_How to complete this task_
Please return the listing exactly as it stands, skipping any pictures.

_Dataset content_
══════════
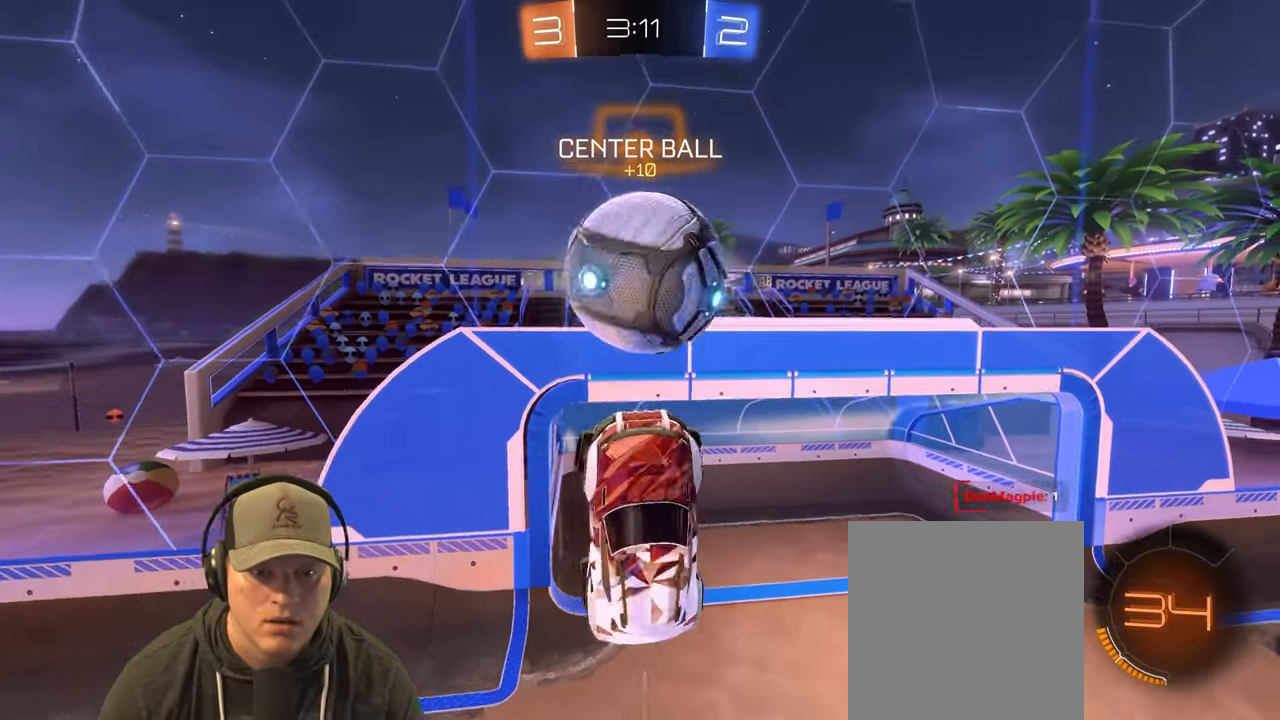
{"buttons": ["R2"], "left_stick": "up", "right_stick": "center", "events": [[67, "left_stick", "up-right"], [200, "left_stick", "down-left"], [217, "R2", "down"], [317, "left_stick", "up-left"], [367, "left_stick", "up"]]}
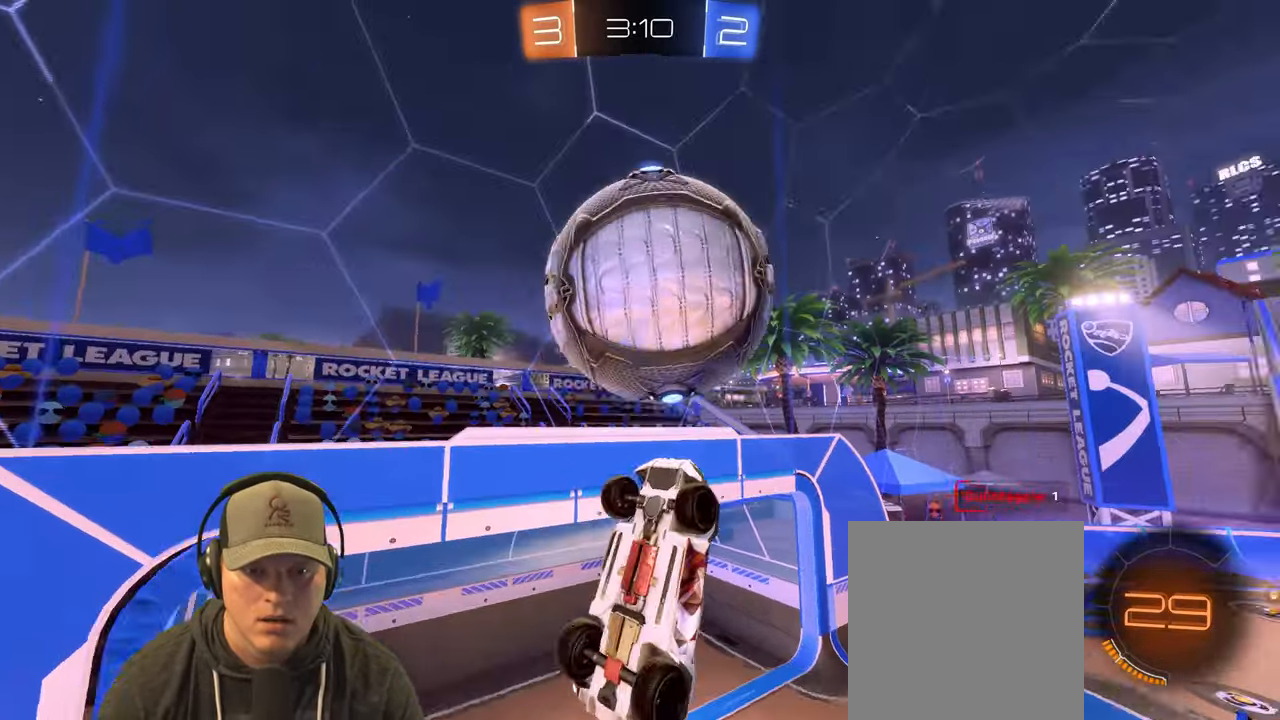
{"buttons": ["R2"], "left_stick": "left", "right_stick": "center", "events": [[50, "left_stick", "right"], [100, "left_stick", "center"], [183, "left_stick", "up-right"], [450, "left_stick", "left"]]}
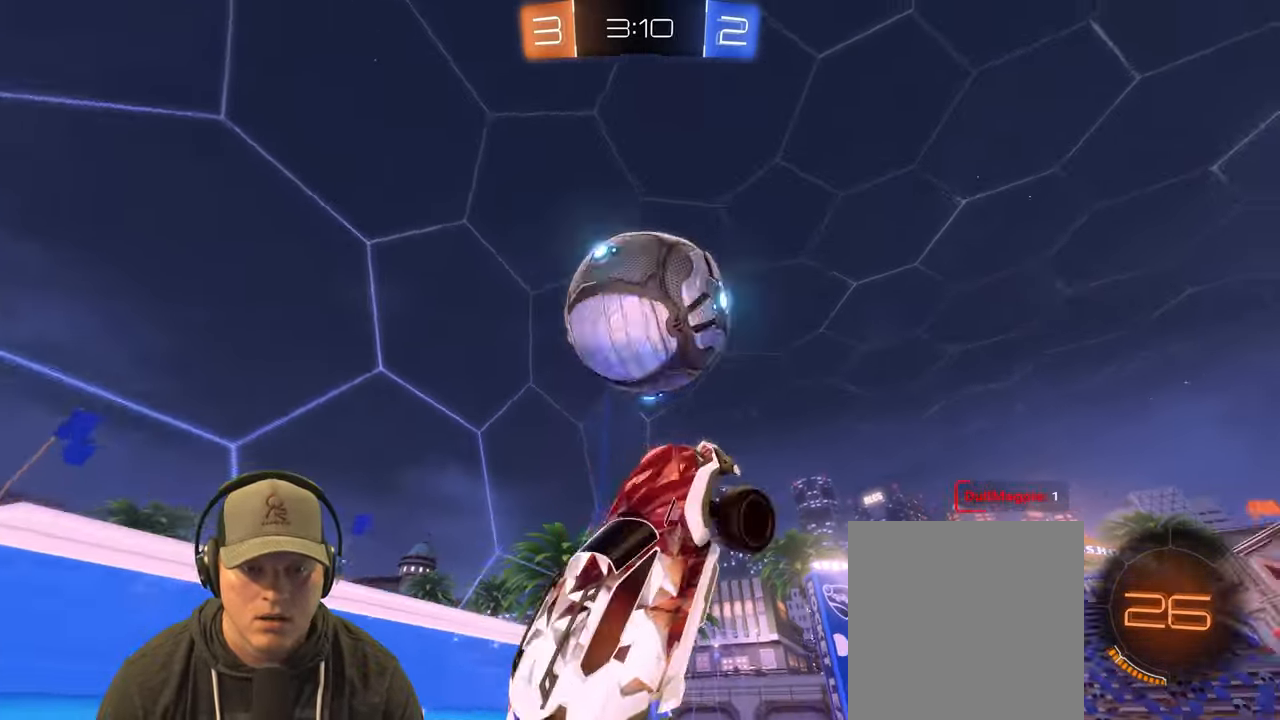
{"buttons": [], "left_stick": "down-right", "right_stick": "center", "events": [[67, "R2", "up"], [183, "left_stick", "up"], [283, "left_stick", "center"], [400, "left_stick", "right"], [450, "left_stick", "down-right"]]}
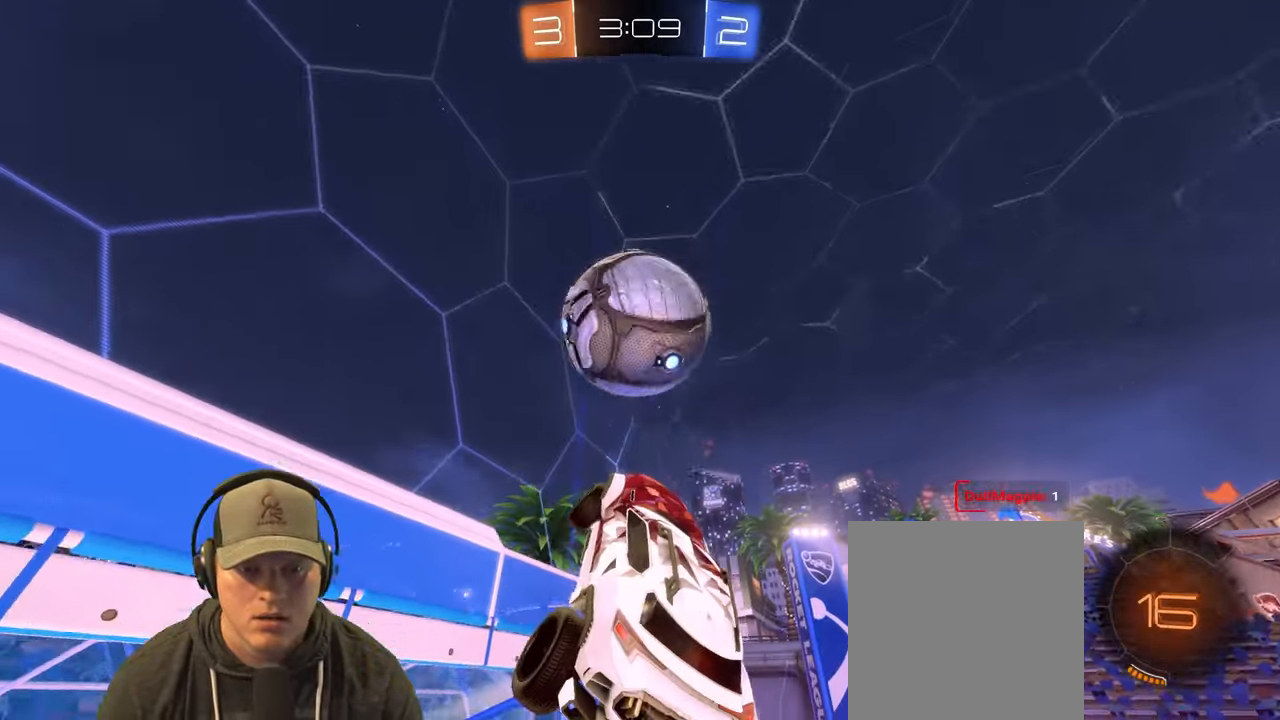
{"buttons": [], "left_stick": "center", "right_stick": "center", "events": [[33, "left_stick", "center"]]}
══════════
_Solved exercise_
{"buttons": ["R2"], "left_stick": "up", "right_stick": "center", "events": [[67, "left_stick", "up-right"], [200, "left_stick", "down-left"], [217, "R2", "down"], [317, "left_stick", "up-left"], [367, "left_stick", "up"]]}
{"buttons": ["R2"], "left_stick": "left", "right_stick": "center", "events": [[50, "left_stick", "right"], [100, "left_stick", "center"], [183, "left_stick", "up-right"], [450, "left_stick", "left"]]}
{"buttons": [], "left_stick": "down-right", "right_stick": "center", "events": [[67, "R2", "up"], [183, "left_stick", "up"], [283, "left_stick", "center"], [400, "left_stick", "right"], [450, "left_stick", "down-right"]]}
{"buttons": [], "left_stick": "center", "right_stick": "center", "events": [[33, "left_stick", "center"]]}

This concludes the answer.